People Keep Falling Asleep In Self-Driving Cars, Here's The Problem...

People Keep Falling Asleep In Self-Driving Cars, Here’s The Problem…

People Keep Falling Asleep In Self-Driving Cars, Here's The Problem...

Almost every week we seem to be presented with images of people sleeping in self-driving cars. Nearly always Teslas, there’s something profoundly disturbing about them. Here’s the problem…

The Phenomenon

Over the last few years, photos have emerged of drivers quite literally asleep at the wheel. Usually on American freeways, in nearly all cases they’re driving models produced by Tesla; which often come with an ‘autopilot’ function. The result is a car travelling around 70 mph without a conscious human operator. Whilst these episodes don’t always lead to accidents or casualties, they certainly can and sometimes do. Back in March, a Model 3 driver crashed into a truck carrying a trailer; the autopilot feature failed to take evasive manoeuvres. The result was the roof of the car being sheared off and the 50-year old driver being killed.
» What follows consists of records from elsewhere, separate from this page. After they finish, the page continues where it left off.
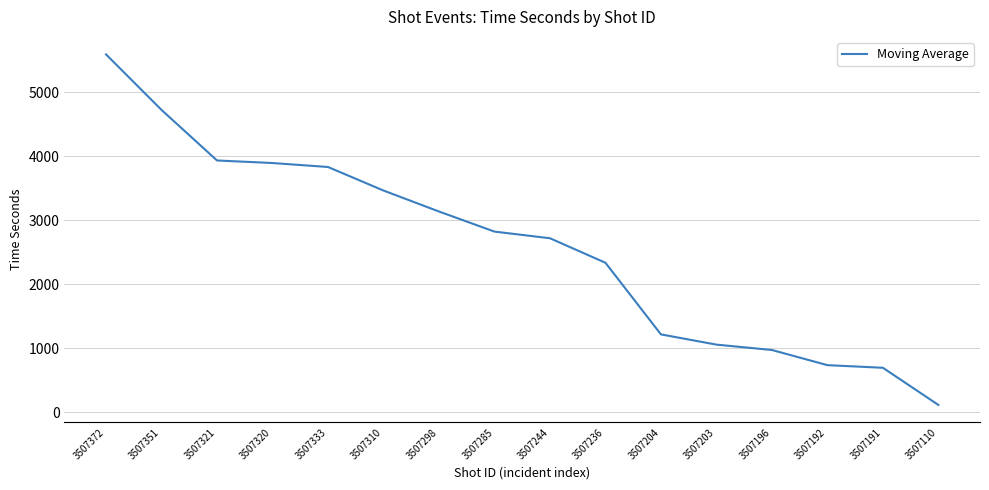

Where does the data first go above 2823?

3507372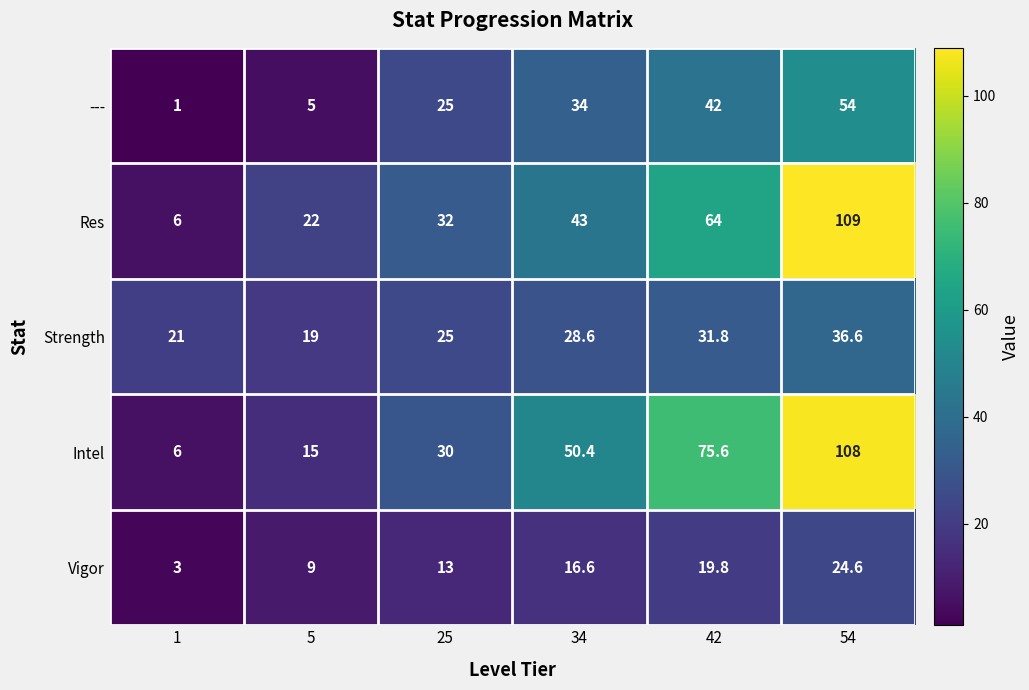

Which series has the largest range (max minus min)?

Res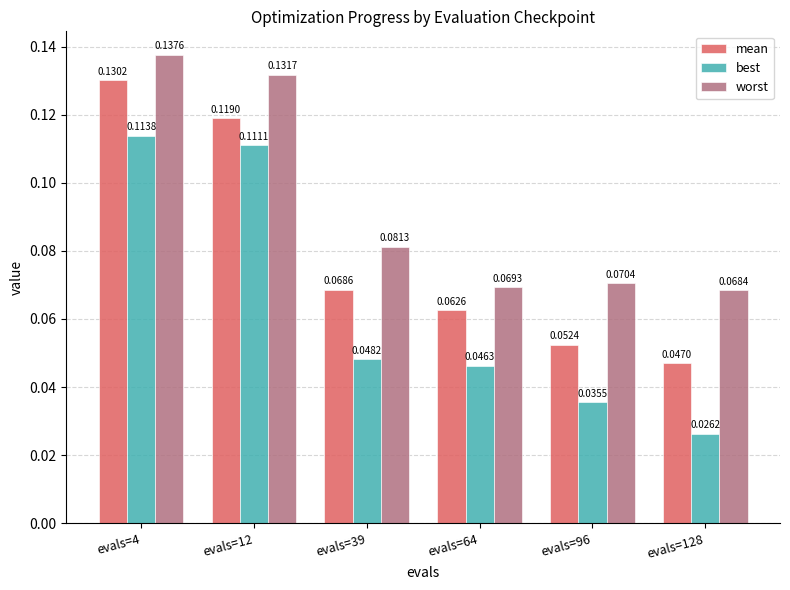

Which series has the widest spread of values?

best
Tesla argues that drivers of its vehicles must always keep their hands on the wheel, even when the autopilot feature is engaged. They’ve also cast doubt on the authenticity of the reports of sleeping drivers. In a statement the company said, “many of these videos appear to be dangerous pranks or hoaxes”. They were also keen to stress the safety of the feature, “Tesla drivers have logged more than one billion miles with Autopilot engaged, and our data shows that, when used properly by an attentive driver who is prepared to take control at all times, drivers supported by Autopilot are safer than those operating without assistance”. But there’s more to it than that…

Marking Misnomers 

That Tesla is under the spotlight can arguably be attributed to the technological lead it seemingly has over its competitors. Even its fiercest critics have acknowledged the manufacturer of EVs’ sophisticated driverless tech. But another problem lies with the company’s marketing; and it’s by no means unique to them. Industry regulators have expressed concerns over the language automakers are using in their marketing. The fear is that they’re exaggerating the self-driving capabilities of their vehicles; a charge both Tesla and the likes of Mercedes have faced.
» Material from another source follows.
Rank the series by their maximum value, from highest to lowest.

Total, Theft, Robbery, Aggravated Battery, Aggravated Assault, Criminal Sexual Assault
A self-driving car would, ultimately, dispense with a steering wheel and pedals and would require no human intervention in order to navigate or operate; it’d get you from ‘a’ to ‘b’ with nothing else required of you other than a stated destination. In simple terms, we’re no where near such a vehicle. And not just in the consumer markets, but in terms of raw technology. Tesla’s autopilot feature essentially allows vehicles to guide themselves down motorway-like environments; keeping them in-lane and avoiding collisions with other vehicles. But, again, the company stress that drivers must keep their hands on the wheel at all times; usually something they reinforce during a legal battle. Even their own website reads ‘the currently enabled features require active driver supervision and do not make the vehicle autonomous’. That is to say, Tesla accepts driverless cars don’t exist or, at the very least, it doesn’t sell them.

Self-Driving Arms Race

Tesla’s description of its semi-autonomous feature as ‘autopilot’ has, for some people, been misleading. As well as for industry regulators. The very name, arguably, implies that the vehicle is capable of fending for itself on the road network; the car can pilot itself. One also has to question the wisdom and utility of stripping the driver of responsibility and focus, whilst both are still fundamentally needed.
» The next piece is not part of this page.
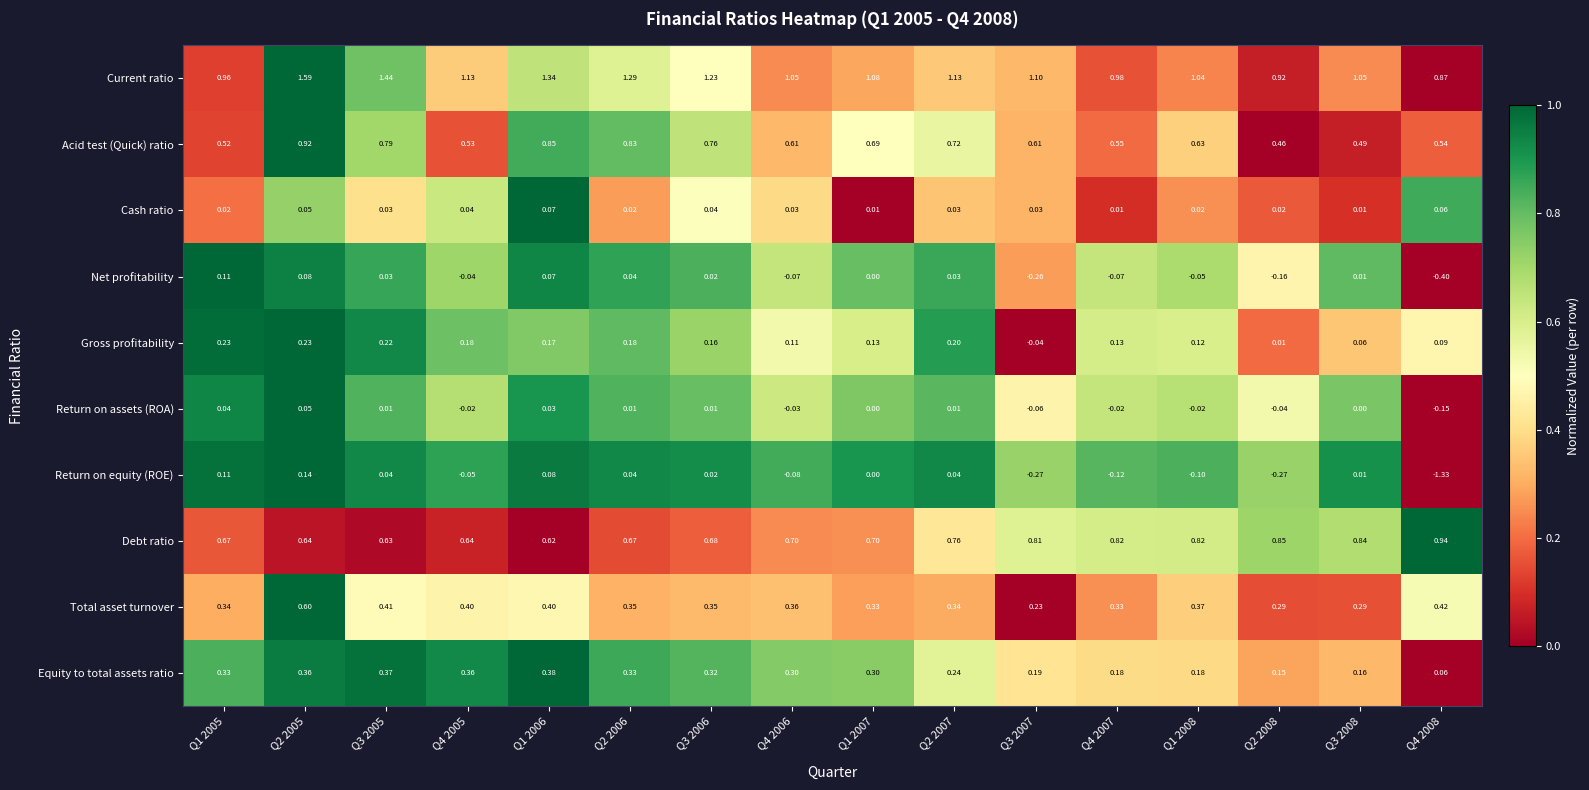

At how many categories does at least one series exceed 0?

16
The fact of the matter is, automakers and tech giants are scrambling to be the first to present consumers with a driverless car. Why? Because they expect it to be a big-seller, one of historic proportions. As a result, they’re potentially putting lives at risk. Whether it’s through rushed testing (a woman was killed by an autonomous vehicle operated by Uber in Arizona) or misleading marketing jargon. Study after study has revealed that consumers are wary of ‘driverless’ cars and nervous about their applications. Their gut instinct is that the concept just isn’t ready. And they’ve got good reason to think so. Without huge hurdles in sensor technology, road infrastructure, defences against hacking and sophisticated legislation, they remain a half-baked pipe dream. Which is probably why Ford’s Chief Executive, Jim Hackett, recently admitted the company had hugely overestimated their time of arrival.

So remember, if your car has a steering wheel and pedals, it’s not driverless or autonomous. No matter what Elon Musk tells you.